Vascular medicine physicians.
Vascular interventionalists.
Hematologists. (the one that could find...google her and she's acting like STORM-PE a small RCT that showed an aspiration device was better than systemic AC (no TPA arm!) at 48hr RV/LV ratio was positive for its 2ndary outcomes too, research device backing)
Pulmonologists (guess ones not trained in crit?)
Emergency physicians (saw one in the cited authors which is sad because they usually make the diagnosis and call the consult)

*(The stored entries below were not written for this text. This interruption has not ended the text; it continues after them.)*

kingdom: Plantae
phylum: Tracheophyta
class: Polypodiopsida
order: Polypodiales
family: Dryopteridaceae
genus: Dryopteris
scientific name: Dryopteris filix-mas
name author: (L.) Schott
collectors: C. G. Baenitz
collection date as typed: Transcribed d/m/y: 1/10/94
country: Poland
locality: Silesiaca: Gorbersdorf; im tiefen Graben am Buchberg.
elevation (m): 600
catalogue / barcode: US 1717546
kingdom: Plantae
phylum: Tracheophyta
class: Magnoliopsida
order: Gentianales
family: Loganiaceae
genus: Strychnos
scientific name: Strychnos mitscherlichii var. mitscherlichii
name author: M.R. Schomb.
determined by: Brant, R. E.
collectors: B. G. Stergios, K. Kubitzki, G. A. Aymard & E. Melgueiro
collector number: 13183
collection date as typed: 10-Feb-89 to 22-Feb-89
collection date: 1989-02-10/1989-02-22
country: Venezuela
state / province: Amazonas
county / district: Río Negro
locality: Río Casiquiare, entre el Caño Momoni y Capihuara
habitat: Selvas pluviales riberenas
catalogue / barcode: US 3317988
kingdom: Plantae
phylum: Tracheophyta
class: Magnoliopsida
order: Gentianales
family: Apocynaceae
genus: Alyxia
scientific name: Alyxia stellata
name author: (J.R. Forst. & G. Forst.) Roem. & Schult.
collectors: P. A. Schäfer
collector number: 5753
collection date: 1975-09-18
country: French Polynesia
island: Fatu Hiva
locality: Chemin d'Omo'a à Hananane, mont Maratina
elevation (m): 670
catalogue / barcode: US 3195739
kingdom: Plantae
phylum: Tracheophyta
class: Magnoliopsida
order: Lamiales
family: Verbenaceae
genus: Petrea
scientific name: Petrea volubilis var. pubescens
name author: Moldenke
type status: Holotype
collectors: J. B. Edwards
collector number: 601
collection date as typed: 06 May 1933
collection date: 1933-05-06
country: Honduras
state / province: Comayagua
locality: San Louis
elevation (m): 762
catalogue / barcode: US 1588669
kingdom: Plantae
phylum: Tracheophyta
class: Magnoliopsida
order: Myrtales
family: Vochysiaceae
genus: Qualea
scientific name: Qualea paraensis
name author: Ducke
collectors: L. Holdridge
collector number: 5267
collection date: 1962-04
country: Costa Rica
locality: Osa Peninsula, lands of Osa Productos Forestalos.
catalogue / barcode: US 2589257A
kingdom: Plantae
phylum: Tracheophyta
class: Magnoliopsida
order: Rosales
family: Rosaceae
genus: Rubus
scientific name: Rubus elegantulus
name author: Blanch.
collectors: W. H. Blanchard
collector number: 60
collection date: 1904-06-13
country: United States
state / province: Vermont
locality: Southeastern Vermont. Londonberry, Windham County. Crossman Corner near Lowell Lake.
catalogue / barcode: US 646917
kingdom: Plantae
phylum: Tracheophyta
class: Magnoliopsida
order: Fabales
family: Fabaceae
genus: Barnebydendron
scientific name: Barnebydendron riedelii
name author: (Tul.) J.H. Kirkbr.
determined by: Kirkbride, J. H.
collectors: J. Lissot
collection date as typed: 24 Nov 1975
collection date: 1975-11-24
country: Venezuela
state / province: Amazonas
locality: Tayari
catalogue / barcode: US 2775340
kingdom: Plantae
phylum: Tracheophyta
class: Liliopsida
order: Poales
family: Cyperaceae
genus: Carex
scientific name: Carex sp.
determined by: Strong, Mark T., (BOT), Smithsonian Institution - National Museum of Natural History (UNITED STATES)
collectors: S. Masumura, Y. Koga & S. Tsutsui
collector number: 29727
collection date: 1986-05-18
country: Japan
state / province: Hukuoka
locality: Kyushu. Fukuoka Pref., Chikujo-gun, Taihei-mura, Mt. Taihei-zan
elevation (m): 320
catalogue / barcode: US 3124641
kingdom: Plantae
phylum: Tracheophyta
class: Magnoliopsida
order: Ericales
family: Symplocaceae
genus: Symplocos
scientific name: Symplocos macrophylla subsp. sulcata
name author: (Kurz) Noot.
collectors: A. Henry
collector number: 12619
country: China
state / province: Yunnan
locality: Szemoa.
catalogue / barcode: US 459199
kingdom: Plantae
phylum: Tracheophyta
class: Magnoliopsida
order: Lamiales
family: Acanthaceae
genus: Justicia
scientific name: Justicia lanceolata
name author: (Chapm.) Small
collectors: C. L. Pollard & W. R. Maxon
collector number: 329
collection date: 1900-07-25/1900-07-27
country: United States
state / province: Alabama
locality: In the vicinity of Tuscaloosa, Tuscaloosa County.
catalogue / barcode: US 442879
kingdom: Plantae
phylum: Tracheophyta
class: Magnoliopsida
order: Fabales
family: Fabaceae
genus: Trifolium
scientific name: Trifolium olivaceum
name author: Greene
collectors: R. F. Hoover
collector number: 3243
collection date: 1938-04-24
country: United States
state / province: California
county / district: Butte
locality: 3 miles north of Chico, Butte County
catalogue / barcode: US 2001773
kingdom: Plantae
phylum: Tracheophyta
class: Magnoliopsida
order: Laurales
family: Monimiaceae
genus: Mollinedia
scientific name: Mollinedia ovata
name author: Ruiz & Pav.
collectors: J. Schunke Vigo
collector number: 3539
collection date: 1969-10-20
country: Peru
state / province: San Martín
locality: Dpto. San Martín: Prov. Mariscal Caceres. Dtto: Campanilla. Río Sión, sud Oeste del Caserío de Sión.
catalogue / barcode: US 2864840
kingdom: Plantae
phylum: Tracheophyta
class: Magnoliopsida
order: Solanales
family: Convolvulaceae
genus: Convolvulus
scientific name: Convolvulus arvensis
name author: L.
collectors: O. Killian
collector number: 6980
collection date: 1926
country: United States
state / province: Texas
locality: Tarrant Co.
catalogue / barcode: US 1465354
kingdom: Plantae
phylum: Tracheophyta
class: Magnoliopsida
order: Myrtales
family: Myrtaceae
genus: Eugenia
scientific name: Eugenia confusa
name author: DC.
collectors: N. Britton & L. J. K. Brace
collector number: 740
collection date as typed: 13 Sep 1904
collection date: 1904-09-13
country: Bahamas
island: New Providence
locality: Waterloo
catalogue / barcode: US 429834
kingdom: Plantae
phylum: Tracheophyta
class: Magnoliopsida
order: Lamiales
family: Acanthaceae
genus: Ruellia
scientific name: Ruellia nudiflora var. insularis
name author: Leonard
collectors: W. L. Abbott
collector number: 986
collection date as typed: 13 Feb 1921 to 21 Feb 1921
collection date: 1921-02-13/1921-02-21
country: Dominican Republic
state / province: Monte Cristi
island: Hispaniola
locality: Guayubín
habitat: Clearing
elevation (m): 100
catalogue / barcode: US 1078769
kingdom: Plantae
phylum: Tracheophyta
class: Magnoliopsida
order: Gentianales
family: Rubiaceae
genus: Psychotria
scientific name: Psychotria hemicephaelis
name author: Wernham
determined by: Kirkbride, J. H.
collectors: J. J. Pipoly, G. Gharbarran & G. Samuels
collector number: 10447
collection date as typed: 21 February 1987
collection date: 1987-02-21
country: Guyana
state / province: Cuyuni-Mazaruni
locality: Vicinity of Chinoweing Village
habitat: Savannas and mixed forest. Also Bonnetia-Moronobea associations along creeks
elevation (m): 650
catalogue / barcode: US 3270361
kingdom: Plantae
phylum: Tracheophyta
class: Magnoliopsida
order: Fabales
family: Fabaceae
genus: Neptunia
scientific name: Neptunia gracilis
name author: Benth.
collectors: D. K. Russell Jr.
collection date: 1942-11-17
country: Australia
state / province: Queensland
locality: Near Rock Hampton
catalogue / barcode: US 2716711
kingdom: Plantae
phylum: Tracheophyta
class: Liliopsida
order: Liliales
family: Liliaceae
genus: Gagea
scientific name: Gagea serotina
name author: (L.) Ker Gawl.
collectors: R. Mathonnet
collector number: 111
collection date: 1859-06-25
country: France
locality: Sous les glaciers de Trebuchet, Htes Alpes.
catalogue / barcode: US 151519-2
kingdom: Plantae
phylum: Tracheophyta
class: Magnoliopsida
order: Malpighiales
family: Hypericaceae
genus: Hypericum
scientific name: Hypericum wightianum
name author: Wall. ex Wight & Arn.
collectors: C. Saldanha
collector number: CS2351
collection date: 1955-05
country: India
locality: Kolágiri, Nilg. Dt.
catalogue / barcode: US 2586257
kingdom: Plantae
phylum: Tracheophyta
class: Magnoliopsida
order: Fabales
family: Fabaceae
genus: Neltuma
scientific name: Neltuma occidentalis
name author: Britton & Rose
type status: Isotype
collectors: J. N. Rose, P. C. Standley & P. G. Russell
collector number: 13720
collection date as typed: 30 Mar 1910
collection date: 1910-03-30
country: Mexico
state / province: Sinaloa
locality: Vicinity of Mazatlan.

Patient representatives (did they ask the families of the ones whose pulmonary arteries might have ruptured while mucking around or the ones who got pictures of the big clot that were removed?)
Representatives from ACC, AHA, SCAI, SIR, SVS.
Ok — they left out the hospital cafeteria worker.
At some point, if you fish in enough societies that are procedure-adjacent, you will successfully generate buy-in for your “suggestion” to EKOS a normotensive, non-hypoxic PE because the BNP is 350 (and it’s 2pm on Wednesday).
More seriously: MANY of the listed authors are vascular-trained and device-focused. RPVI, MSVM, etc. Even the cardiologists who didn’t alphabet-soup their credentials? Interventional cardiologists. (Guess after putting in tons of stents in stable angina patients that were likely not helpful or harmful new vascular horizons must await in the pulmonary artery).
The one critical care physician I came across is a PERT director. There’s a DNP in there — not disqualifying — but if you Google her she only gets mentioned in such guidelines. , Like I'd get it should it have been a DNP who was a PhD in medical devices or something prior.
This is not shocking. But it does shape perspective.
Other societies exist. The American Society of Hematology. The American Thoracic Society. The European Respiratory Society. They are not nearly as device-forward. For them, if no contraindication exists, systemic lytics >>> device.
From what I can tell of the cited authors, it's a lot American people who are friends and see each other at meetings and support research in devices. Moreover, exact conflict disclosures of the many authors are not exactly spotlighted in a way that inspires deep belief in the recommendations either.
My point is simple: why not ask pain-in-the-butt skeptics like me? Or, to be fair, much smarter and better scribes -- people like you? People with no RVUs tied to putting any device past the vena ceva. Physicians who simply care about patient outcomes. Ask the AZNICS crew.
I’ve seen IR/IC cases go spectacularly well. I’ve also seen them go very, very poorly. What I have not seen is RCT data robust enough to clarify which subgroup truly benefits. (Or which procedure. In my shop a different IR attending seems to have his favorite tool and sticks to it).
And that brings me to PERT.
In theory:
An erudite, multidisciplinary debate.
Go over prior echos.
Assess true acuity of RV strain.
Discuss clot anatomy most amenable to device therapy.
Weigh bleeding risk thoughtfully.
In practice (at many places):
“PE. BNP 400. RV strain (on CT!). Call IR. Call ICU."
IR: “We can EKOS or mechanically remove this one.” (It's 2pm on Wed!)
Patient goes to ICU for babysitting. If things go south, palliation.
These teams are not always built for spirited physiologic debate. I’m usually the annoying one saying: mild BNP/trop bump — we can lovenox this. Or if truly acute, maybe 15 mg TPA and see what happens. Never has a plugged-in cardiologist noted that the TR gradient of 52 mmHg suggests this situation might not be acute RV failure.
Like so much in conflict-flavored guideline making, we will likely chug along as long as profit and fee-for-service incentives exist — and C1 evidence is enough to “pass" like a good C is!
Is anyone in the US having PE treated as outpatient? We admit asymptomatic hypertensive patients here…
Also I would be curious what majority practice is around LMWH vs UFH. I practically see everyone C2 and beyond get IV UFH drips.
Functionally PERT team is deciding on if the schedule allows another EKOS catheter or if it can wait until regular office hours tomorrow. These guidelines really don’t give justice to the lack of real evidence of these modalities. I have seen a ton of bad outcomes including death from CDL.
I am excited though we seem to get more backing for low dose systemic TPA.